#### Actions à mener
1. Répondez aux questions suivantes d'après l'extrait fourni :
(a) Qui le pontife a-t-il incriminé cette fois derrière les abus sexuels ?
(b) Quelle mesure a été mise en place pour les conférences épiscopales dépourvues de moyens ?
(c) Quelle instance les victimes réclament-elles pour juger les évêques ?
2. Indiquez si chaque affirmation concorde avec l'extrait fourni, en citant les mots décisifs :
(a) Le pontife a annoncé le renvoi systématique des prêtres fautifs de l'état clérical.
(b) Le pontife a jugé que les abus constituaient un problème universel.
(c) L'allègement du secret pontifical est assuré.
3. Reproduisez le passage de l'extrait fourni situé entre « Il n’y a pas » et « pour l’heure décevante. », bornes incluses.

#### Extrait fourni
______

Alors qu’il a souvent revendiqué la responsabilité, et donc la culpabilité, de l’Eglise, le pontife a incriminé cette fois… Satan. Derrière les abus sexuels, « il y a Satan », a-t-il assuré en évoquant « une manifestation du mal flagrante, agressive, destructrice ». Comme s’il suffisait de sortir le diable de l’enfer, de proférer un « vade retro Satana » pour exorciser le mal, les prêtres coupables étant sous l’emprise d’une force satanique et donc pas totalement responsables…

« C’est un blabla pastoral »

Ce propos a affaibli le discours du pontife argentin, qui a pourtant affiché une réelle fermeté. « Si, dans l’Eglise, a-t-il martelé, on détecte même un seul cas d’abus – qui représente déjà en soi une horreur –, un tel cas sera affronté avec la plus grande gravité. » Jugeant qu’il s’agissait d’un problème universel, qui « malheureusement existe presque partout », il a souligné que l’Eglise fera « tout ce qui est nécessaire afin de livrer à la justice quiconque aura commis de tels délits. L’Eglise ne cherchera jamais à étouffer ou à sous-estimer aucun cas ». Mais, en dehors de la mise en place d’équipes mobiles pour aider les conférences épiscopales dépourvues de moyens, les mesures concrètes qui avaient été promises attendront.

Les représentants des associations de victimes n’ont pas caché leur déception. « C’est un blabla pastoral, la faute du diable », a dit l’un d’eux. « Il n’y a rien sur la tolérance zéro, l’exclusion définitive de violeurs d’enfants et des agresseurs sexuels », a renchéri un autre.

De fait, il n’y a rien sur le renvoi systématique des prêtres fautifs de l’état clérical, la révocation d’évêques convaincus d’avoir protégé des coupables, la publication des archives. On n’a pas plus progressé sur la question du secret pontifical qui, lors d’un procès canonique, impose un mur de silence privant les victimes de leurs droits les plus élémentaires dans la procédure. Sera-t-il enfin allégé ? Ce n’est pas acquis.

Il n’y a pas eu davantage de clarifications sur les règles à instaurer pour juger les évêques défaillants. Les faiblesses de ces mécanismes ont déjà été reconnues, mais on est loin de la création d’un tribunal spécial, réclamé par les victimes, pour les évêques.

En convoquant cette rencontre, François a pris une initiative louable mais pour l’heure décevante.

______

#### Matériel présenté
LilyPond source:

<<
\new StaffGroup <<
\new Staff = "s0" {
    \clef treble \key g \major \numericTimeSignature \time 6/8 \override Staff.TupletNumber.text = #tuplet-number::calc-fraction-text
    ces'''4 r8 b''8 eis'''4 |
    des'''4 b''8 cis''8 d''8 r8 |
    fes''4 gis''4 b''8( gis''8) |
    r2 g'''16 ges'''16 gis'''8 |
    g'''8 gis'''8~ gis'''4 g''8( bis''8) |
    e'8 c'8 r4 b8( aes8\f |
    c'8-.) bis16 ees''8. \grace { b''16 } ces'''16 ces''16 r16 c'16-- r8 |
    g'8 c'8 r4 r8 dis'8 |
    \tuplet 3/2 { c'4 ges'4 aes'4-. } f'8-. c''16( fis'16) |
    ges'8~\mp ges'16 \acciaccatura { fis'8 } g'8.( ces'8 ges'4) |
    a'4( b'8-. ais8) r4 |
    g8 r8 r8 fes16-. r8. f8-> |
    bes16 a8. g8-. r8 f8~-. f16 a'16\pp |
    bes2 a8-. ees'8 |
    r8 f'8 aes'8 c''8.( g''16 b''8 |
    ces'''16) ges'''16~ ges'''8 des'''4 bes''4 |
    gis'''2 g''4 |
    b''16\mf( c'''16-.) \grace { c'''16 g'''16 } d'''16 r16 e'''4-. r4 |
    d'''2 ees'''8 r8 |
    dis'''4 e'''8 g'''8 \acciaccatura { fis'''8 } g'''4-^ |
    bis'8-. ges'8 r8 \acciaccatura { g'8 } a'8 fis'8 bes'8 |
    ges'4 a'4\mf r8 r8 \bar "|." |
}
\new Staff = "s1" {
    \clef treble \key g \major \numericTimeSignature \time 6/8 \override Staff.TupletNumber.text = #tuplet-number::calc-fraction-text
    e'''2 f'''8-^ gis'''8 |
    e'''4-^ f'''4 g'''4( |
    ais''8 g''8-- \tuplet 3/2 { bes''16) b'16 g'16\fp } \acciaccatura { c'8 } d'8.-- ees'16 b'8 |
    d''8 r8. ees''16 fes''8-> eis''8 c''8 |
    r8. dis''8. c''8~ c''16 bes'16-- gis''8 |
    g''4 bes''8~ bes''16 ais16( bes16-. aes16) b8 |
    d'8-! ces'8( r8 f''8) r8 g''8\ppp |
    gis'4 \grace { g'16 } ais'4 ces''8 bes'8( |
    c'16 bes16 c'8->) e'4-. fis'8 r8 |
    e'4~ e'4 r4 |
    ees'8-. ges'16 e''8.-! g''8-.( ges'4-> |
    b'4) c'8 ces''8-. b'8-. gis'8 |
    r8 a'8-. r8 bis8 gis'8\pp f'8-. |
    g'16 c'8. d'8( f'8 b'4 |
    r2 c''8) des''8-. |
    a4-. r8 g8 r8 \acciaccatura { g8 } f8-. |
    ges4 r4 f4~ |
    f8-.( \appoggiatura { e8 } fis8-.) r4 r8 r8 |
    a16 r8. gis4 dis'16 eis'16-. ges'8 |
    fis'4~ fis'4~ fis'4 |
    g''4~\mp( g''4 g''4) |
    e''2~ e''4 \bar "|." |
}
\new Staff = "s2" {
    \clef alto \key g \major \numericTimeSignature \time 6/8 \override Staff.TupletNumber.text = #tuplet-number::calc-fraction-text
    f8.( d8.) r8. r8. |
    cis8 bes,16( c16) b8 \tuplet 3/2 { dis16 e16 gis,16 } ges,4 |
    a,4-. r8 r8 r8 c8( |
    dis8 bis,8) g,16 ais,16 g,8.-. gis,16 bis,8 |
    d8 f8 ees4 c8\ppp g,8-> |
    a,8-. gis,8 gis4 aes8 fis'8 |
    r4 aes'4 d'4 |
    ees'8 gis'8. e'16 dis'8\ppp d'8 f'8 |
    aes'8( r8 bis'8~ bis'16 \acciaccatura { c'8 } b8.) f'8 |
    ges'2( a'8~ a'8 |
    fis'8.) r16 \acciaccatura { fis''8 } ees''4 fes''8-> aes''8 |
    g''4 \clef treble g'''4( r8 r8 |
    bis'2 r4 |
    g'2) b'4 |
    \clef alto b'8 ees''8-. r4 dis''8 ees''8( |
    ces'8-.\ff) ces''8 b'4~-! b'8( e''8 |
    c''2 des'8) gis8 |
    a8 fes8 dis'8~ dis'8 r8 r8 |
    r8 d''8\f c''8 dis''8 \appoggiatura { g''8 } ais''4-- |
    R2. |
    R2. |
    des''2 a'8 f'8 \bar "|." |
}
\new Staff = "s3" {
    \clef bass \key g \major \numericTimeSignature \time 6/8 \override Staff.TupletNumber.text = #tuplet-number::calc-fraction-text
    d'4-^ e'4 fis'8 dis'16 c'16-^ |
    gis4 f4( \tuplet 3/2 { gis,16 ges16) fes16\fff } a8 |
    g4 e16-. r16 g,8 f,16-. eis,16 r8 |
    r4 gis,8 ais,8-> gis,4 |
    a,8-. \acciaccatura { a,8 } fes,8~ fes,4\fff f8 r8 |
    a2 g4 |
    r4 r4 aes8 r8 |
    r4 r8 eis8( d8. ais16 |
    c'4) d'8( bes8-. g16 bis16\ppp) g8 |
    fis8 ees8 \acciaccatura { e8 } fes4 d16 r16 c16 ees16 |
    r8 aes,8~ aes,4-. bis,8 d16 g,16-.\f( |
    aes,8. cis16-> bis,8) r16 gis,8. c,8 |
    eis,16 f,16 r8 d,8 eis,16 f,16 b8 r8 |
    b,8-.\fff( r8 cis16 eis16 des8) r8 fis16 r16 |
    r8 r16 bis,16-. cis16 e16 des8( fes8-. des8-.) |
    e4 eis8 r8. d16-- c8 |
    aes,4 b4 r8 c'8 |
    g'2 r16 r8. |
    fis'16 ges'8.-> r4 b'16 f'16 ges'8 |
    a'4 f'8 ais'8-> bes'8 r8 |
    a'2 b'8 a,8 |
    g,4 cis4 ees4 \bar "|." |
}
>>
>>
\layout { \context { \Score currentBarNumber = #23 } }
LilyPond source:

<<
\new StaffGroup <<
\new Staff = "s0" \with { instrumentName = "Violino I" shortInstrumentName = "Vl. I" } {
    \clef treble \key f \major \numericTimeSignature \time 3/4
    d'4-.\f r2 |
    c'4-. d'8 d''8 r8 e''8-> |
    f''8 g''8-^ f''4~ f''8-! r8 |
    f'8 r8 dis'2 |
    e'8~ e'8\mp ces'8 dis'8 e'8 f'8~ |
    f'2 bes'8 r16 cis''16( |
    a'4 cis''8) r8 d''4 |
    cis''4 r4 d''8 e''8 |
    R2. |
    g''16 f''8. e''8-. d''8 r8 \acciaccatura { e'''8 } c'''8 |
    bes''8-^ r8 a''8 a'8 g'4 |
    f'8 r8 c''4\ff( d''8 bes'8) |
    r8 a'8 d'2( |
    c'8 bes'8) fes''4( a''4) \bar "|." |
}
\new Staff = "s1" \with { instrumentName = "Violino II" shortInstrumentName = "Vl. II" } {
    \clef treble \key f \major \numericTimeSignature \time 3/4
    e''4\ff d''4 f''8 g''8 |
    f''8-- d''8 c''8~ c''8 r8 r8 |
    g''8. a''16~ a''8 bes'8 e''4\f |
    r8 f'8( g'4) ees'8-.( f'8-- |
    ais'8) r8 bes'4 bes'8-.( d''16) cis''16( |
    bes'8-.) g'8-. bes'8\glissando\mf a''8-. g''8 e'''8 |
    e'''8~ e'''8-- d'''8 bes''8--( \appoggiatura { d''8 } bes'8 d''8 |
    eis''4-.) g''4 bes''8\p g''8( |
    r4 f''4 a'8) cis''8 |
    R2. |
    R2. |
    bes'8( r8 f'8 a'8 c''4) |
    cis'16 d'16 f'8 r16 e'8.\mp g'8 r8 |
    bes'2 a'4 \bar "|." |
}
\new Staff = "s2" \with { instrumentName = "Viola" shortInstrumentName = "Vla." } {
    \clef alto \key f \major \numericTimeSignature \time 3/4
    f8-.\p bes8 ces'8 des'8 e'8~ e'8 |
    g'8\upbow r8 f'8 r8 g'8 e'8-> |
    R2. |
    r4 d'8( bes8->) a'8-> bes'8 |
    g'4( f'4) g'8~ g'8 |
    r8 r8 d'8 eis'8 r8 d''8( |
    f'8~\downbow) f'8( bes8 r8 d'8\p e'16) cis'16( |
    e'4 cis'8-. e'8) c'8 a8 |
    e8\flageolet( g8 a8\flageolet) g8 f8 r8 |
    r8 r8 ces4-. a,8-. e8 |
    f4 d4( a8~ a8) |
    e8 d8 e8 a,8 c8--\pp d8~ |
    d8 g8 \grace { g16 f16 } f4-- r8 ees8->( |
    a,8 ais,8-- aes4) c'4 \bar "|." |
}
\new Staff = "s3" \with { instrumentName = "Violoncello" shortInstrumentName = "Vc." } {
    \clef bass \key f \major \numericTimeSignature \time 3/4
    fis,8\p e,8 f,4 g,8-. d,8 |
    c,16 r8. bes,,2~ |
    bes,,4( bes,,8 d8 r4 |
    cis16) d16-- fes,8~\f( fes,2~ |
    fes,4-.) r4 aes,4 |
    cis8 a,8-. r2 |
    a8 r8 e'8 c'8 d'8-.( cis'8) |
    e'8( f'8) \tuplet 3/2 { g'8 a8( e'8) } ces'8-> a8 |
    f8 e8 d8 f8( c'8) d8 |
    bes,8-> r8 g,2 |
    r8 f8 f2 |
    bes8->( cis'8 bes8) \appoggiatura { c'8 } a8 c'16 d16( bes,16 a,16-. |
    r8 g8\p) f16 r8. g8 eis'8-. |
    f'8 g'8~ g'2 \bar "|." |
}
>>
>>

______

#### Réponses par tâche
1.
(a) Satan.
(b) La mise en place d'équipes mobiles pour les aider.
(c) Un tribunal spécial.

2.
(a) Non : « il n’y a rien sur le renvoi systématique des prêtres fautifs de l’état clérical ».
(b) Oui : « Jugeant qu’il s’agissait d’un problème universel ».
(c) Non : « Ce n’est pas acquis. »

3.
Il n’y a pas eu davantage de clarifications sur les règles à instaurer pour juger les évêques défaillants. Les faiblesses de ces mécanismes ont déjà été reconnues, mais on est loin de la création d’un tribunal spécial, réclamé par les victimes, pour les évêques.

En convoquant cette rencontre, François a pris une initiative louable mais pour l’heure décevante.